***** Extracted material *****

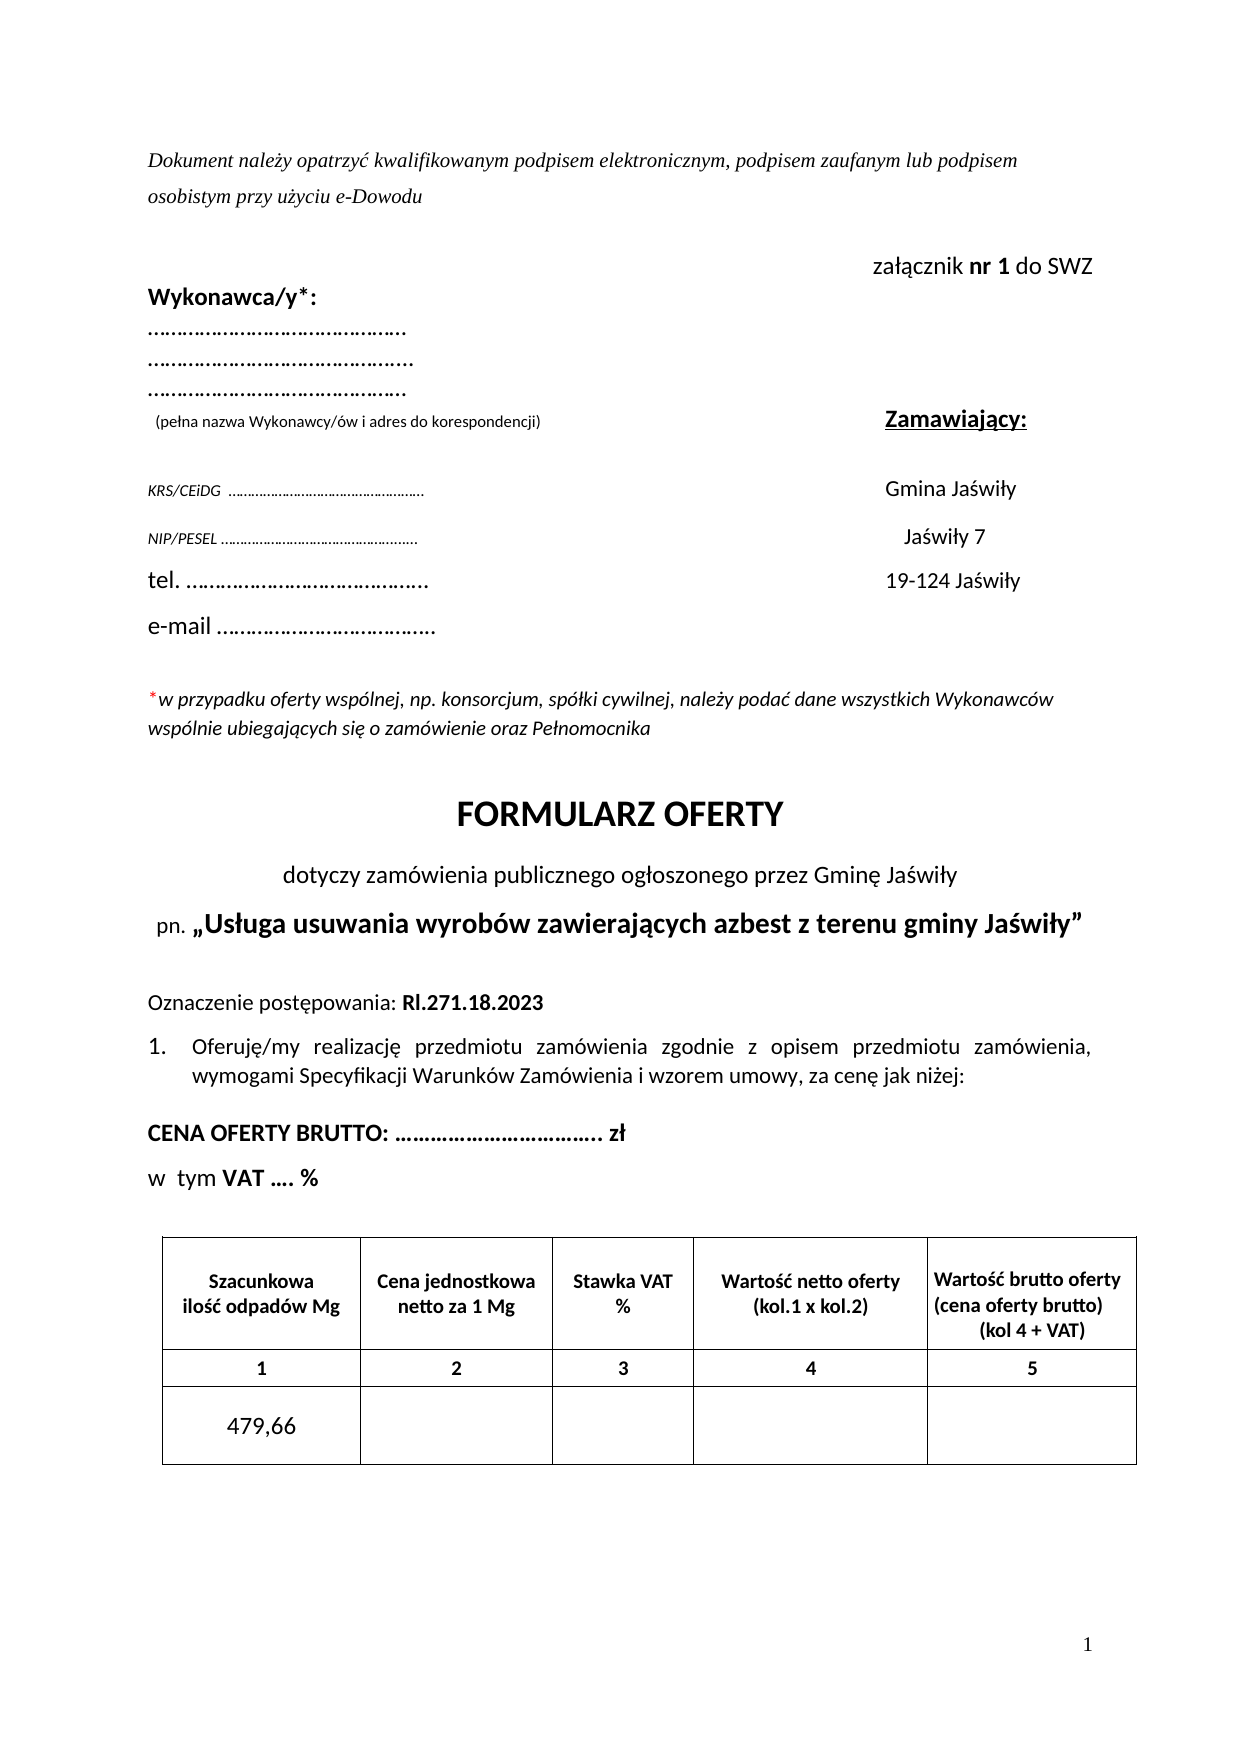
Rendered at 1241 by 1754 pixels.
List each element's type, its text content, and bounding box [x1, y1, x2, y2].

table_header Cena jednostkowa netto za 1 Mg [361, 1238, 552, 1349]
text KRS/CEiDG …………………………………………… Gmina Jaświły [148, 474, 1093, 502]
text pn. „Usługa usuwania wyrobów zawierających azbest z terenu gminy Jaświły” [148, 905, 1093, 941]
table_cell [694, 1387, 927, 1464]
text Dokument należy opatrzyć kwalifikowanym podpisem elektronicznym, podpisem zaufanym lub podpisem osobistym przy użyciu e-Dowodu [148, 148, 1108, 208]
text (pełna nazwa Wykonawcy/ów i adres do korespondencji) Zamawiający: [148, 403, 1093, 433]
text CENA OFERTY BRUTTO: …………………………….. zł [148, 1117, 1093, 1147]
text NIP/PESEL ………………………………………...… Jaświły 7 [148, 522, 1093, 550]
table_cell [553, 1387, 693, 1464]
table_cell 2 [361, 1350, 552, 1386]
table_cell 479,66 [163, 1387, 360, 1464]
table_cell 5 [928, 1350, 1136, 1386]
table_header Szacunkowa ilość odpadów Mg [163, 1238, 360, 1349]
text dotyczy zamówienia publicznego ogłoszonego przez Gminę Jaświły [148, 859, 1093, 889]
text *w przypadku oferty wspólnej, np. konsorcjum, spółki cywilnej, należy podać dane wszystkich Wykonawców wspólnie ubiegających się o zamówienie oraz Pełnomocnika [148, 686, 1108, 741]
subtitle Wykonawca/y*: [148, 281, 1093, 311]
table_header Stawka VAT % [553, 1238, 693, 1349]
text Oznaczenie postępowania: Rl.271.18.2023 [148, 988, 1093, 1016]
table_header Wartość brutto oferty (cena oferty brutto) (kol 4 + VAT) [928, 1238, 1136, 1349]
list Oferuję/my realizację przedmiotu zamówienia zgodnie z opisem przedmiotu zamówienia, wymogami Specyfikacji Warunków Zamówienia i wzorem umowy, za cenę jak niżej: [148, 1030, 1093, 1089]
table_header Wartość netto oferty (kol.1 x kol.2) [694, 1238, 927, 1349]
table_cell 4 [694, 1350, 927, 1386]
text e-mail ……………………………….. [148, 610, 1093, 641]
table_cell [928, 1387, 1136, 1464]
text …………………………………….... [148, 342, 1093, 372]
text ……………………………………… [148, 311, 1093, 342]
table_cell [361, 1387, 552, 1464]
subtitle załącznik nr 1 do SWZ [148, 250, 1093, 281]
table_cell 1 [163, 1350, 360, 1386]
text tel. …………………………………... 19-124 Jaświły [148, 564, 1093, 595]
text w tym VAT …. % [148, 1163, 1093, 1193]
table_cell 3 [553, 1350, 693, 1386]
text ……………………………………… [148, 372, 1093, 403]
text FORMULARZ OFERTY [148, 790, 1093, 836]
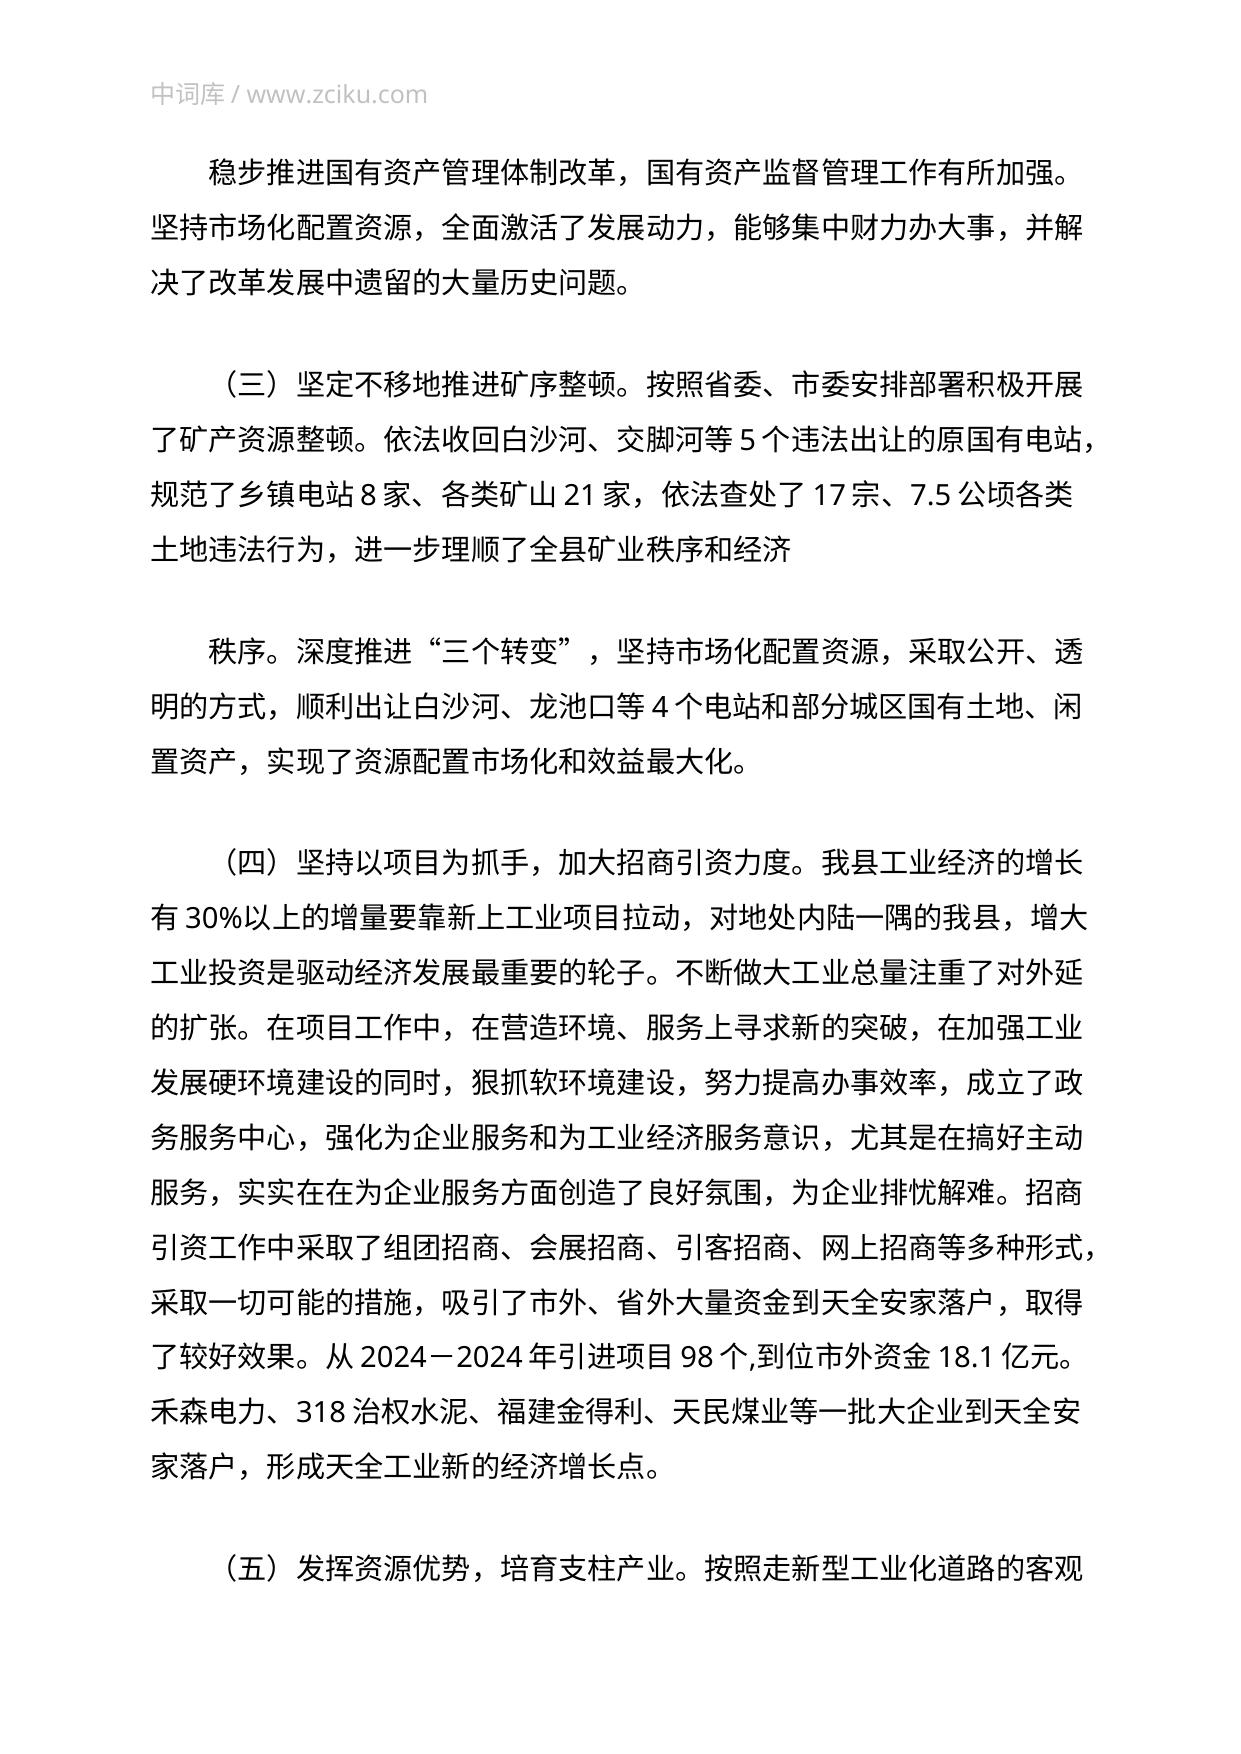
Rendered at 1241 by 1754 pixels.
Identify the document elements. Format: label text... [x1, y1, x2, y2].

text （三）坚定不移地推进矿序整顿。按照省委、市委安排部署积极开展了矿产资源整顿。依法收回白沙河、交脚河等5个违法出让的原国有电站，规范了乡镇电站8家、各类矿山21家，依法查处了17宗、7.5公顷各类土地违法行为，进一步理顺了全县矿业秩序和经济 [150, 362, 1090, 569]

*****

**Your instructions**
Pictures stay out, but every other part of the entries must be repeated exactly.

**Solution to this task**
Rendered at 1241 by 1754 pixels.
List each element's type, its text content, and bounding box [x1, y1, x2, y2].

table_header Cena jednostkowa netto za 1 Mg [361, 1238, 552, 1349]
text KRS/CEiDG …………………………………………… Gmina Jaświły [148, 474, 1093, 502]
text pn. „Usługa usuwania wyrobów zawierających azbest z terenu gminy Jaświły” [148, 905, 1093, 941]
table_cell [694, 1387, 927, 1464]
text Dokument należy opatrzyć kwalifikowanym podpisem elektronicznym, podpisem zaufanym lub podpisem osobistym przy użyciu e-Dowodu [148, 148, 1108, 208]
text (pełna nazwa Wykonawcy/ów i adres do korespondencji) Zamawiający: [148, 403, 1093, 433]
text CENA OFERTY BRUTTO: …………………………….. zł [148, 1117, 1093, 1147]
text NIP/PESEL ………………………………………...… Jaświły 7 [148, 522, 1093, 550]
table_cell [553, 1387, 693, 1464]
table_cell 2 [361, 1350, 552, 1386]
table_cell 479,66 [163, 1387, 360, 1464]
table_cell 5 [928, 1350, 1136, 1386]
table_header Szacunkowa ilość odpadów Mg [163, 1238, 360, 1349]
text dotyczy zamówienia publicznego ogłoszonego przez Gminę Jaświły [148, 859, 1093, 889]
text *w przypadku oferty wspólnej, np. konsorcjum, spółki cywilnej, należy podać dane wszystkich Wykonawców wspólnie ubiegających się o zamówienie oraz Pełnomocnika [148, 686, 1108, 741]
subtitle Wykonawca/y*: [148, 281, 1093, 311]
table_header Stawka VAT % [553, 1238, 693, 1349]
text Oznaczenie postępowania: Rl.271.18.2023 [148, 988, 1093, 1016]
table_header Wartość brutto oferty (cena oferty brutto) (kol 4 + VAT) [928, 1238, 1136, 1349]
list Oferuję/my realizację przedmiotu zamówienia zgodnie z opisem przedmiotu zamówienia, wymogami Specyfikacji Warunków Zamówienia i wzorem umowy, za cenę jak niżej: [148, 1030, 1093, 1089]
table_header Wartość netto oferty (kol.1 x kol.2) [694, 1238, 927, 1349]
table_cell 4 [694, 1350, 927, 1386]
text e-mail ……………………………….. [148, 610, 1093, 641]
table_cell [928, 1387, 1136, 1464]
text …………………………………….... [148, 342, 1093, 372]
text ……………………………………… [148, 311, 1093, 342]
table_cell [361, 1387, 552, 1464]
subtitle załącznik nr 1 do SWZ [148, 250, 1093, 281]
table_cell 1 [163, 1350, 360, 1386]
text tel. …………………………………... 19-124 Jaświły [148, 564, 1093, 595]
text w tym VAT …. % [148, 1163, 1093, 1193]
table_cell 3 [553, 1350, 693, 1386]
text ……………………………………… [148, 372, 1093, 403]
text FORMULARZ OFERTY [148, 790, 1093, 836]
Rendered at 1241 by 1754 pixels.
Identify the document elements. Format: label text... [x1, y1, x2, y2].

text （三）坚定不移地推进矿序整顿。按照省委、市委安排部署积极开展了矿产资源整顿。依法收回白沙河、交脚河等5个违法出让的原国有电站，规范了乡镇电站8家、各类矿山21家，依法查处了17宗、7.5公顷各类土地违法行为，进一步理顺了全县矿业秩序和经济 [150, 362, 1090, 569]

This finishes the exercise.